The U.S. played just six times in 1975, underlining Flater’s point, and with former Philadelphia Ukes star Walter Chyzowich at the helm, the Americans dived into the qualifying campaign for Argentina. A 1-1 draw with Canada and more surprisingly, holding Mexico scoreless in Los Angeles, created a sense of optimism in the camp, but then the U.S. had to venture into unfriendly Mexican territory for the return game.
“Playing in different countries was a whole new learning experience,” remembered Flater. “Our guys were college kids. We had some naturalized citizens who knew a little more about the world, but fair play differs in college from when you’re playing in a different country.
“It put things in perspective when playing in Guatemala or Mexico because you were playing the entire country not just the team. The country and press would all get behind the team and to give them the edge, they’d keep you up all night with noise outside lousy hotels and then there would be the poor condition of the of dressing room to demoralize you.
“The first time I was in Guatemala I started seeing things coming from stands and wondered how it would be possible to play, but you forget those things once the game starts, but there is still all that pressure out there. Whether you’re dealing with that today or back then you have to be mentally tough to handle the situation. We had some seasoned players out there but they were overwhelmed and it’s a battle.
“In Mexico the bus got stopped and everybody was pounding at you, throwing rocks at the dressing rooms. It was the kind of intimidation that made you think twice about going in 100 percent to a tackle knowing the ref with the crowd pressure might react with a yellow card. You had to be absolutely sure.
“Guys on the team today have been through the same thing in some places.”

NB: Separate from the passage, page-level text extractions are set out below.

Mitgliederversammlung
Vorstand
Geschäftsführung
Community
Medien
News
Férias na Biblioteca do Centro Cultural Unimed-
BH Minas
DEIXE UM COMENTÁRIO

Whether it was the intimidation factor, or the talent level at their disposal, the U.S. lost 3-0 in Mexico and then followed up bizarrely with a string of three games in the space of five days all in Port au Prince, all against the host nation Haiti. All three ended in a 0-0 final score.
Flater continued: “It was a short qualifying and only two of the three went on to the second round, so fighting for one place behind Mexico among those teams was tough.
“We ended up in a playoff against Canada, which we had to play in Haiti in December. We were trying all sorts of combinations up front at that time and we had our chances against Canada but didn’t put them away. We went behind and then conceded a second goal very quickly and were fighting an uphill battle then.
“We employed man to man marking so did a lot of running and chasing and tactically we’d have done a better job not to man-mark, which is more defensive orientated, at a time we needed to score goals.
“For me it was frustrating because I was a forward and they put me in midfield and while I’d played a little bit on the wing in Minnesota, it was tough. I just remember I was up and down that field a lot and trying to set up chances and then get back. I wanted to be in the attack but had to get back.”
Canada’s 2-0 win dashed U.S. hopes of a trip to Argentina, where it was Mexico that represented the CONCACAF region and finished bottom of group B, winless and beaten by Poland, West Germany and Tunisia.
Flater, who learned to love soccer while living in England, France, Belgium and Turkey as his father’s work as an international harvester took the family around the world, has had seven knee surgeries and both knees replaced since playing in his final NASL game back in 1980. A 25-year employee of Federal Express, he has coached at the junior and high school level and will be cheering as passionately as the next American when Friday night’s game kicks off in Colorado.
“The talent level is a lot better than when we came in,” he added. “They’re quicker, faster, bigger and that’s good. We’re catching up with the world and I think metal toughness is the challenge.
“I remember when Clint Dempsey started off and now he’s a quality player who has developed and its essential to have players like him. The important part for the current team is the chemistry in the group. You have to get the guys to bust a gut for each other. When the effort is there, the results will come and we will get the results we need.”